You let them know that they can always safely ask a question. And when they start asking the question, you know that it’s time to start talking about it.

What are your thoughts about the ages for these experiences considering that in the United States, a person is an adult at 18 years old but in indigenous cultures around the world, children often start using psychedelics at quite a young age?

Currently, we do not have a cultural container that is capable of holding these intense experiences for young people. If my child of 8 (which is when some children start drinking ayahuasca in the Santo Daime Church), ate some grams of mushrooms, they wouldn’t have anybody to talk to about their experience except me and their mom. They wouldn’t have any good resources.

Psychedelic parenting for me is an effort to start building that container. My hope is that when my kids have kids, there would be social infrastructure to support that. But for now, I want to listen to the wise communities that we are trying to model ourselves after.

How do you work with your partner when dealing with these issues?

Nicole and I are very much in agreement. These substances are very useful as a spiritual and therapeutic tool for adults. We recognize that there is a time when our children will potentially be ready for these experiences. She tends to play the conservative ‘voice of reason’ side while I like to get things out there. But she can make me pause and think about aspects I hadn’t considered. We’re always communicating about it. By the time our kids start asking the questions, we’ve already talked about what’s our answer. We strive to be a unified front when it comes to information.

Eating mushrooms is one of the most important spiritual things that I do and I can’t not share about that experience with my kids

One of the big challenges I hear about from people is when they have a co-parent, or perhaps an ex, who is not on board with these things. They ask, “What do I do if I’d like to introduce my child to these experiences?” That must be hard. I haven’t really experienced this and so my main answer is to fall back on radical honesty — as long as they’re not going to put you in prison for it. It’s unfortunate because much of the negativity is based on bad information about these substances.

What’s it been like coming out of the closet as a psychedelic parent?
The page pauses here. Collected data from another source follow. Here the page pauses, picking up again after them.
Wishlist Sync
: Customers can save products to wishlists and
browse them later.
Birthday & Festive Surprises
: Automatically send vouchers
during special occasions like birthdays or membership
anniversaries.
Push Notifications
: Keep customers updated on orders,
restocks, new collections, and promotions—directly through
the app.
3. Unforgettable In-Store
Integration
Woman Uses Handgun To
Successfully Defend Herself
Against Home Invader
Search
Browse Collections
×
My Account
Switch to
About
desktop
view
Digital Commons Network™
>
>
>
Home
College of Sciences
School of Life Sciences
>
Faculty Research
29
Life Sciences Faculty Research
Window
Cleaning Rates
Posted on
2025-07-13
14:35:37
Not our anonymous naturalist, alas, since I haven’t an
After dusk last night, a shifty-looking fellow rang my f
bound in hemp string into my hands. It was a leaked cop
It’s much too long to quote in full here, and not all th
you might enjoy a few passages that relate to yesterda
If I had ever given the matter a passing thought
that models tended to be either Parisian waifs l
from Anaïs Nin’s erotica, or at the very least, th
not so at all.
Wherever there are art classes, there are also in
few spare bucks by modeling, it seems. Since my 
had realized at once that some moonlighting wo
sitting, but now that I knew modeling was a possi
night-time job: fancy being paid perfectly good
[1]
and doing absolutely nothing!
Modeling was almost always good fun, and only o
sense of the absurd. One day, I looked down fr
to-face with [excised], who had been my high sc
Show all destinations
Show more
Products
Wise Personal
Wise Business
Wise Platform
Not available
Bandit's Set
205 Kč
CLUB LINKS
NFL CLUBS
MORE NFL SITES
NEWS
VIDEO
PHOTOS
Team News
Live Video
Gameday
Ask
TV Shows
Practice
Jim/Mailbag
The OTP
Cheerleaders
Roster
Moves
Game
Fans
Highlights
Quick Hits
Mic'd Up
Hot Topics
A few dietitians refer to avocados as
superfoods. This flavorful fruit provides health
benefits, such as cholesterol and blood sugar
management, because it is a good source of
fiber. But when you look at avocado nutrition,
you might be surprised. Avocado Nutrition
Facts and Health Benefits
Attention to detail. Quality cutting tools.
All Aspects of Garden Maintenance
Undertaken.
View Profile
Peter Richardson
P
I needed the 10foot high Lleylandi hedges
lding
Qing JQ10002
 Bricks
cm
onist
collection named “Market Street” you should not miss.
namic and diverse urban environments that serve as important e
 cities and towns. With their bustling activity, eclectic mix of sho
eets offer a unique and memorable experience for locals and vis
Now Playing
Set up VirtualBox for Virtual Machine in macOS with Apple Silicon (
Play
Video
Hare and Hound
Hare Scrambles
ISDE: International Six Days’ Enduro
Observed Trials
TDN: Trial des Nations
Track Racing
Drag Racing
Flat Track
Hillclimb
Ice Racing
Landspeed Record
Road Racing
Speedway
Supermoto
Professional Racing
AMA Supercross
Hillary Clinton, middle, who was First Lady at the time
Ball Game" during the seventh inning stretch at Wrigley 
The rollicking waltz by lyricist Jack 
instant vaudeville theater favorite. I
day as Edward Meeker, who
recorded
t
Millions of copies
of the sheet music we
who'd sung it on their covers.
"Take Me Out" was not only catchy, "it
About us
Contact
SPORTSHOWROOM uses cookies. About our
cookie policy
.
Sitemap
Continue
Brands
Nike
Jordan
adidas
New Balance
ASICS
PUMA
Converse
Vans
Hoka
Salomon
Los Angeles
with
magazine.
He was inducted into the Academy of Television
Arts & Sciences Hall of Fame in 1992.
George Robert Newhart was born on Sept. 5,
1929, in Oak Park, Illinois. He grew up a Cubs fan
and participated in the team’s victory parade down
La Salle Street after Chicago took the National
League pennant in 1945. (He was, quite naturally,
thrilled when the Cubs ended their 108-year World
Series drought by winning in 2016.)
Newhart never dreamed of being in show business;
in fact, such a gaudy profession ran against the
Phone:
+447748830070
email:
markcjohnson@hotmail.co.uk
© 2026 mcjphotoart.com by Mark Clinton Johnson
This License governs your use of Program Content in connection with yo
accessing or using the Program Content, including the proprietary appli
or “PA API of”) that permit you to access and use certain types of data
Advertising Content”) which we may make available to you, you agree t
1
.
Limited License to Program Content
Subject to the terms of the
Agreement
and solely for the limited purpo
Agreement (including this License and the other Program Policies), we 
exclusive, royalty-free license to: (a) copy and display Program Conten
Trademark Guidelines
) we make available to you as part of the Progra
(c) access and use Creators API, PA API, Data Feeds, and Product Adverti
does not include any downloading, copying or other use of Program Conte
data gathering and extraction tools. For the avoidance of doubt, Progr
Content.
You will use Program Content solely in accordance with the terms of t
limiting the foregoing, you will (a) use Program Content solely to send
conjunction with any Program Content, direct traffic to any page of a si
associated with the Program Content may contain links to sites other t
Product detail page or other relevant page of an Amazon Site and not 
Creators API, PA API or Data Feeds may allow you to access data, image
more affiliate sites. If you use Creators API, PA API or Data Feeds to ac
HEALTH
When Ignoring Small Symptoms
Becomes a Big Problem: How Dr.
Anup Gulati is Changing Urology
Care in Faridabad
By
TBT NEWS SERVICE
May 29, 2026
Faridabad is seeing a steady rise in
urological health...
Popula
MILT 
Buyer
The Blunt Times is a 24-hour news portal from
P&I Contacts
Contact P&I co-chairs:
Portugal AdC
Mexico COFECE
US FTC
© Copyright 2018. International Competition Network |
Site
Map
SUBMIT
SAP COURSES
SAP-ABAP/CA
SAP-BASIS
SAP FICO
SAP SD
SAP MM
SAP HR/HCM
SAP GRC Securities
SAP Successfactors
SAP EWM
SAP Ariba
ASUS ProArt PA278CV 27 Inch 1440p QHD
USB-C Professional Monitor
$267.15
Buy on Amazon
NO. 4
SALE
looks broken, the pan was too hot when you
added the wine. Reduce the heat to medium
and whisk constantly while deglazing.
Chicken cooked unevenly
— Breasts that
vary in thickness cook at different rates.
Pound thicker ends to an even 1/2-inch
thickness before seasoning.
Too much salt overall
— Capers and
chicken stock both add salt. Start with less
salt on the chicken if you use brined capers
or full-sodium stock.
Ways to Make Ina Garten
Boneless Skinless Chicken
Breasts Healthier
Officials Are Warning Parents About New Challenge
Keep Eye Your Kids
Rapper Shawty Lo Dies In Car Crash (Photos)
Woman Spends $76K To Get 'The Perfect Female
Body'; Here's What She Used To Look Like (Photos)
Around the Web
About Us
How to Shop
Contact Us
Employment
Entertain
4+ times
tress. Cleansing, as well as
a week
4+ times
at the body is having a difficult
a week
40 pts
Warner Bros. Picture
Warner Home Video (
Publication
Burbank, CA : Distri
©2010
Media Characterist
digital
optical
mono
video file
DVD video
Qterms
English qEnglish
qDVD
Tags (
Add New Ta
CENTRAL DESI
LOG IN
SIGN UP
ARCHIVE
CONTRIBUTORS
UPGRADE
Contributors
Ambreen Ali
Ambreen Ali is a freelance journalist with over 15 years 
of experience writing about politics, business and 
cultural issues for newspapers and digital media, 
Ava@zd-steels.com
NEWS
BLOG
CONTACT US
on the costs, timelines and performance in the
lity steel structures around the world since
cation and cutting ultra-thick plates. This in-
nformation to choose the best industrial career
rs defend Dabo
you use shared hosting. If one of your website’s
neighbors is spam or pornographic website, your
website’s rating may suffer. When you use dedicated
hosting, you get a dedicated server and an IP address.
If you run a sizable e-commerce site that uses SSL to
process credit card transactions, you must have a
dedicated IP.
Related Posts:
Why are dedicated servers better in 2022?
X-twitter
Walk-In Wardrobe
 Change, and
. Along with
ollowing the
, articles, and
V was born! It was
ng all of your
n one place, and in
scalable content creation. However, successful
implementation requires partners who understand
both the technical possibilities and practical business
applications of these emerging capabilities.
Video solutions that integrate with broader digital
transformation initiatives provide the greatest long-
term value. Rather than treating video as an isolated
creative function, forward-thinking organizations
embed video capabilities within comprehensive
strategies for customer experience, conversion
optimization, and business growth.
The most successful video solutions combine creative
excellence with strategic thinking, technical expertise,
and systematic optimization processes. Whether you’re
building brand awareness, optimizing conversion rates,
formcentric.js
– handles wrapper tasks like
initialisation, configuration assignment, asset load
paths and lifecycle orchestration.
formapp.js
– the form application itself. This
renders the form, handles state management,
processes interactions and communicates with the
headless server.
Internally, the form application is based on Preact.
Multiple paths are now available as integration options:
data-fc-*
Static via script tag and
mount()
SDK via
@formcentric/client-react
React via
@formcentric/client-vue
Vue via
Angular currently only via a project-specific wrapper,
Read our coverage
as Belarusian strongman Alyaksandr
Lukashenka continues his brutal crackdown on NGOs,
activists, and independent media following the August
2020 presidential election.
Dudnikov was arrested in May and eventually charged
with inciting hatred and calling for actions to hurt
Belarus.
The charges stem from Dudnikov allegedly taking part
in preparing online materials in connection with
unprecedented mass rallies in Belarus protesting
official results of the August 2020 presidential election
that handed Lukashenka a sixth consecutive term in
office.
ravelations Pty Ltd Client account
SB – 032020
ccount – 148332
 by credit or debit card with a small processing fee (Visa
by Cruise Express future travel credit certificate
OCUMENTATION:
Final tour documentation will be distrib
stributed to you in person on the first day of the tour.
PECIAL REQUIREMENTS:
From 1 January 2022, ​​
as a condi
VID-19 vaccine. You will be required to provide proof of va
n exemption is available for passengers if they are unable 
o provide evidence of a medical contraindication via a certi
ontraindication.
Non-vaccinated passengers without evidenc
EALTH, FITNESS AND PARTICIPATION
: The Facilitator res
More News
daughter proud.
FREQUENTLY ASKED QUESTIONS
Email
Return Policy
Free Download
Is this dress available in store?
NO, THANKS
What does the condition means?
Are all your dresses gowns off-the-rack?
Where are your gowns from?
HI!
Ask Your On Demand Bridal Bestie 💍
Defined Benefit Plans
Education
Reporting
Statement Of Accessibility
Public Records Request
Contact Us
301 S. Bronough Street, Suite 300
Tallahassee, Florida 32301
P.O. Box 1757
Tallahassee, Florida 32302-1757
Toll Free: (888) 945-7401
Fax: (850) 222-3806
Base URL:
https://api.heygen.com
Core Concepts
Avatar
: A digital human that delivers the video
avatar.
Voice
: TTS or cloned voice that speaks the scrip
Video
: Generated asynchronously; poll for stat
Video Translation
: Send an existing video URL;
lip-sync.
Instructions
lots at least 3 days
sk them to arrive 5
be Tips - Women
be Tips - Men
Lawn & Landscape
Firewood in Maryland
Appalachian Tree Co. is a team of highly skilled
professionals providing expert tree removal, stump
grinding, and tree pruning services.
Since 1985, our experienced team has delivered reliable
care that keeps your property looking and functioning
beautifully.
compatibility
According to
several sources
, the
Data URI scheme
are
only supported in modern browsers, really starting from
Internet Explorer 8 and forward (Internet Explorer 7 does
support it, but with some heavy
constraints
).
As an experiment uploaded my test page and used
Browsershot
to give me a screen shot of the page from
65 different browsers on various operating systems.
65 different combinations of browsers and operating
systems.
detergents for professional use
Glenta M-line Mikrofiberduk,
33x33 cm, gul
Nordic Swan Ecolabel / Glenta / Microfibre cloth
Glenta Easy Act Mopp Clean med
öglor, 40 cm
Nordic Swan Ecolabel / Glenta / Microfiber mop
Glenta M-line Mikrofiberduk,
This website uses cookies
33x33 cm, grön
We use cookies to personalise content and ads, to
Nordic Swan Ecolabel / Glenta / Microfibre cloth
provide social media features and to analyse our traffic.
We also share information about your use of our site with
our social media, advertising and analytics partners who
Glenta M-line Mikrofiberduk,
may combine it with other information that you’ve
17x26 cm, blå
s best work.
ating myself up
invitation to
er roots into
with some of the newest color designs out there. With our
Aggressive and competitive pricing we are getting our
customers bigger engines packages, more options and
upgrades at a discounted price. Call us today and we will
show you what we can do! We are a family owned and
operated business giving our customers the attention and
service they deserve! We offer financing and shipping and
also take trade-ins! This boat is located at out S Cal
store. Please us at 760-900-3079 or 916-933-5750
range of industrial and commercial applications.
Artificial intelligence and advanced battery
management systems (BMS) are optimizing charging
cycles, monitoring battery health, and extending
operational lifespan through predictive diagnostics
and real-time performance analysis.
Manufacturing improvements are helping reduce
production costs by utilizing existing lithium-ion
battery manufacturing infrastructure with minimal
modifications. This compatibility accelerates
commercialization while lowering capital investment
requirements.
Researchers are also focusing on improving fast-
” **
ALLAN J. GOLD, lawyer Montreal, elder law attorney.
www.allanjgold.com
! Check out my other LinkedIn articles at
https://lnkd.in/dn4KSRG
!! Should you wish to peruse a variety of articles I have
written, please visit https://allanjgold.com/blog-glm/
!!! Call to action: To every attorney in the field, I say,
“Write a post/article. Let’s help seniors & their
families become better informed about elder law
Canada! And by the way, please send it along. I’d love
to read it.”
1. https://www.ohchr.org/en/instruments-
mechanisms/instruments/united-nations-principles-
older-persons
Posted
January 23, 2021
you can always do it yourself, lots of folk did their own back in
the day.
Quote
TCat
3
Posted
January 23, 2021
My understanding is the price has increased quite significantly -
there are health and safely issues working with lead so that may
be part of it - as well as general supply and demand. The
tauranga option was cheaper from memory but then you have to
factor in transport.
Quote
The good and the bad?

The good is that being open about my use of these substances has introduced me to some of the highest caliber people that I have the opportunity to know and allowed me to rather quickly build an intense connection with many people. Coming out — really being open — has allowed me to have amazing conversations with people in the wider psychedelic community. Who knows if I would have been able to find those others without being open?

As far as the bad experiences, not many. I haven’t really hid who I am, and there are so many people out there with so many things to say, so many I know probably don’t realize I have a podcast about this and let my kids hang around sometimes when I eat mushrooms. I’ve even told the principal at my kid’s school that I’m a drug reform advocate, that I think D.A.R.E. is a bad idea and that we need more honest conversations. And that’s gone pretty well.

I’ve actually had more negative reactions from coming out as a gender-queer person than as a psychedelic person.